Once he had a future full of money, love, and dreams,
Which he spent like they was goin’ outta style.
And he keeps right on changin’ for the better or the worse,
Searchin’ for a shrine he’s never found
Never knowin’ if believin’ is a blessin’ or a curse,
Or if the goin’ up was worth the comin’ down.

He’s a poet, he’s a picker.
He’s a prophet, he’s a pusher.
He’s a pilgrim and a preacher, and a problem when he’s stoned.
He’s a walkin’ contradiction, partly truth and partly fiction,
Takin’ ev’ry wrong direction on his lonely way back home.

He has tasted good and evil in your bedrooms and your bars,
And he’s traded in tomorrow for today.
Runnin’ from his devils, Lord, and reachin’ for the stars,
And losin’ all he’s loved along the way.
But if this world keeps right on turnin’ for the better or the worse,
And all he ever gets is older and around,
From the rockin’ of the cradle to the rollin’ of the hearse,
The goin’ up was worth the comin’ down.

And he’s got iconic songs that give me goosebumps because of the aching vulnerability he can express with very simple words. There’s rarely anything fancy in a Kristofferson song—no SAT words like “trajectory” in the vocabulary or complicated metaphors that usually show up in my kind of songs.
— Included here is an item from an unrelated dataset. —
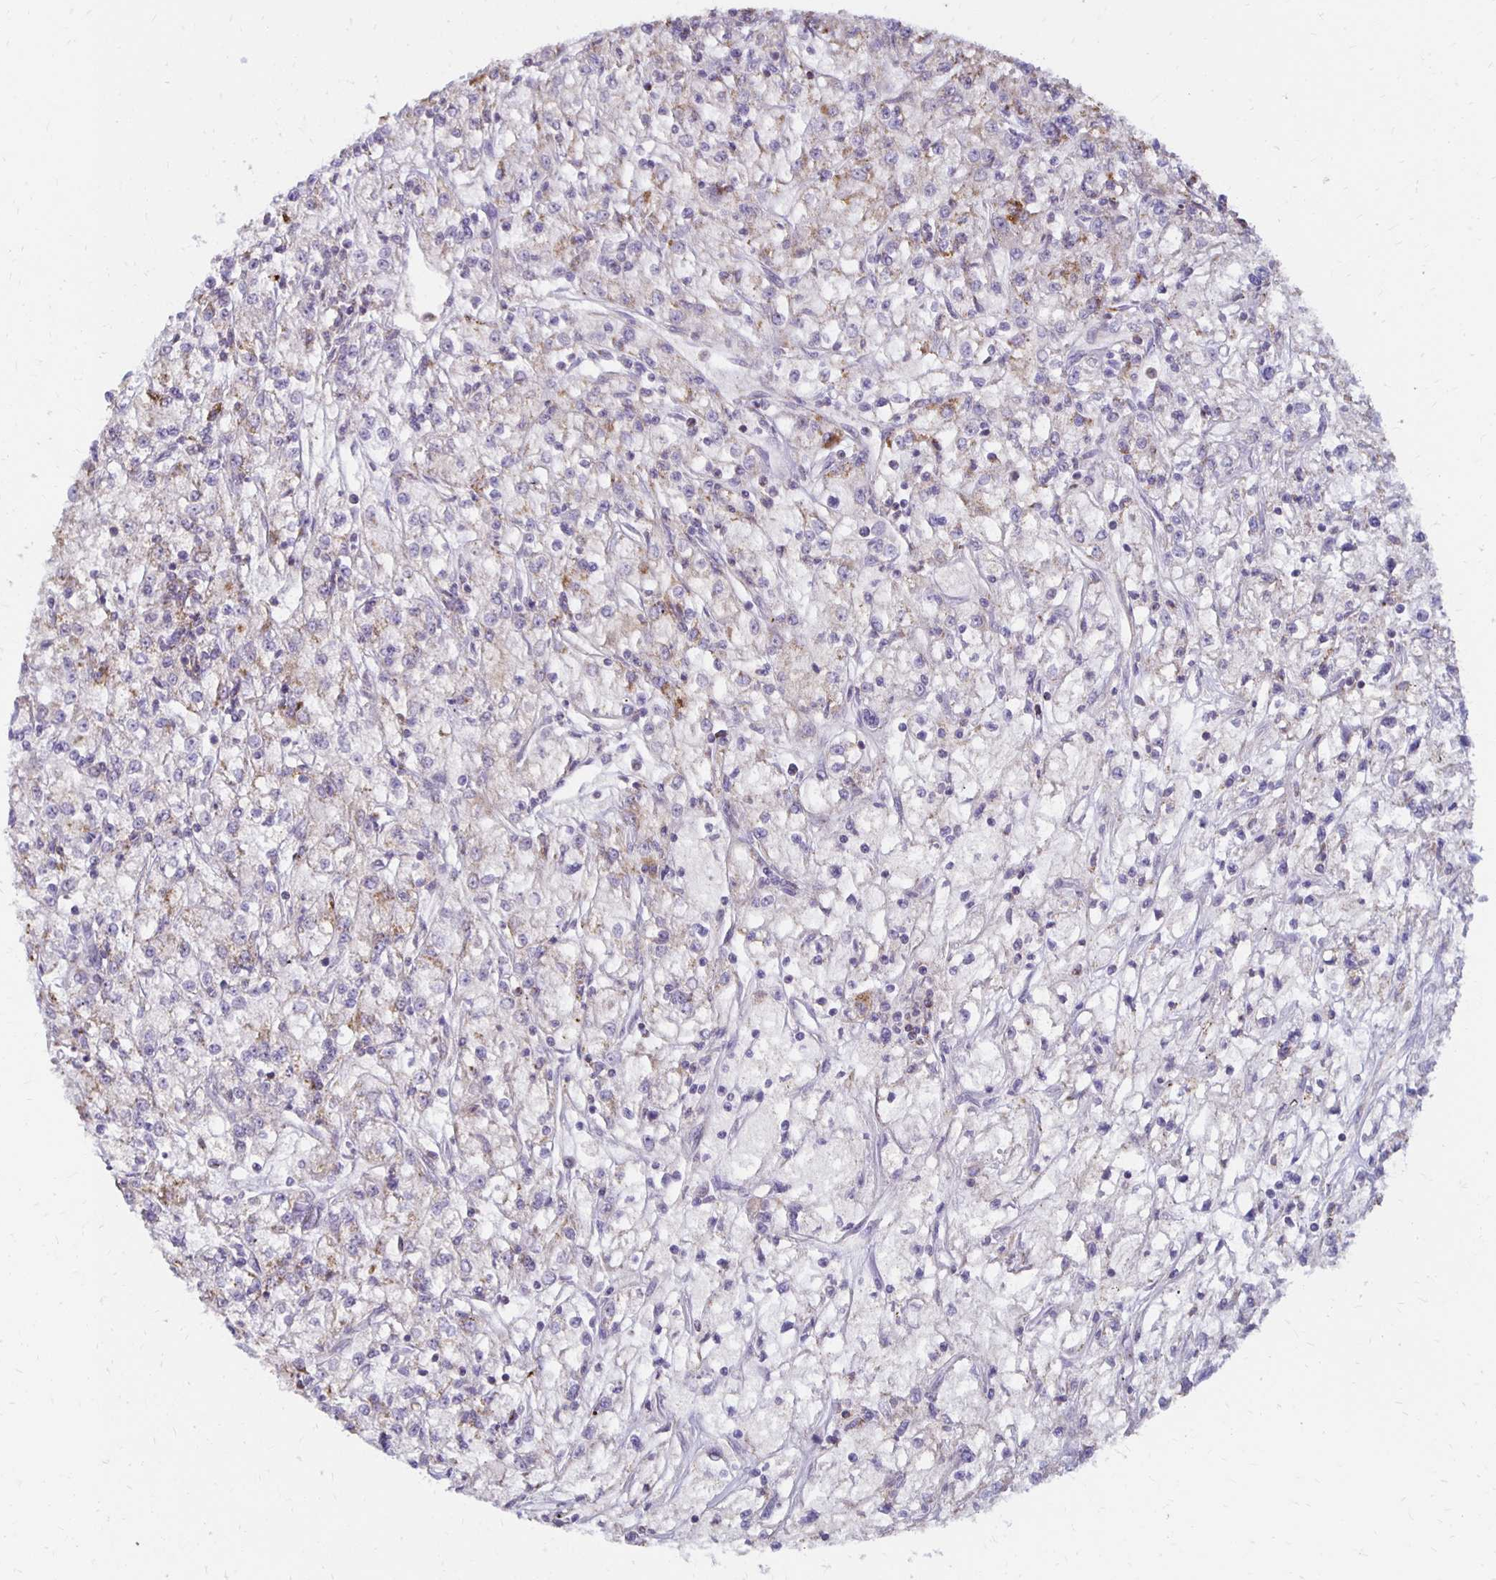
{"staining": {"intensity": "moderate", "quantity": "<25%", "location": "cytoplasmic/membranous"}, "tissue": "renal cancer", "cell_type": "Tumor cells", "image_type": "cancer", "snomed": [{"axis": "morphology", "description": "Adenocarcinoma, NOS"}, {"axis": "topography", "description": "Kidney"}], "caption": "Human renal adenocarcinoma stained with a brown dye shows moderate cytoplasmic/membranous positive expression in about <25% of tumor cells.", "gene": "IER3", "patient": {"sex": "female", "age": 59}}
From “Help Me Make It Through the Night” (also known as one of my favorite songs of all time because the music so perfectly complements the desperate, pleading lyrics):

I don’t care what’s right or wrong,
I don’t try to understand.
Let the devil take tomorrow.
Lord, tonight I need a friend.

From “Me and Bobby McGee”:

Feeling nearly faded as my jeans

From “Sunday Morning Coming Down”:

Well I woke up Sunday morning,
With no way to hold my head that didn’t hurt.
And the beer I had for breakfast wasn’t bad,
So I had one more for dessert.

Are you starting to see what I mean? If Kristofferson isn’t talking about you, he’s talking about someone you know. I mean, who hasn’t woken up on a morning or two with no way to hold their head that didn’t hurt? I’m not sure that Kristofferson is the greatest songwriter who ever lived, but I am so comfortable listening to his songs. It’s like I can crawl right up inside them, pour myself a glass of bourbon, and let the warmth spread all over my body. Yeah, it smells like stale cigarettes, used whiskey, and musty guitars in there, but I like it.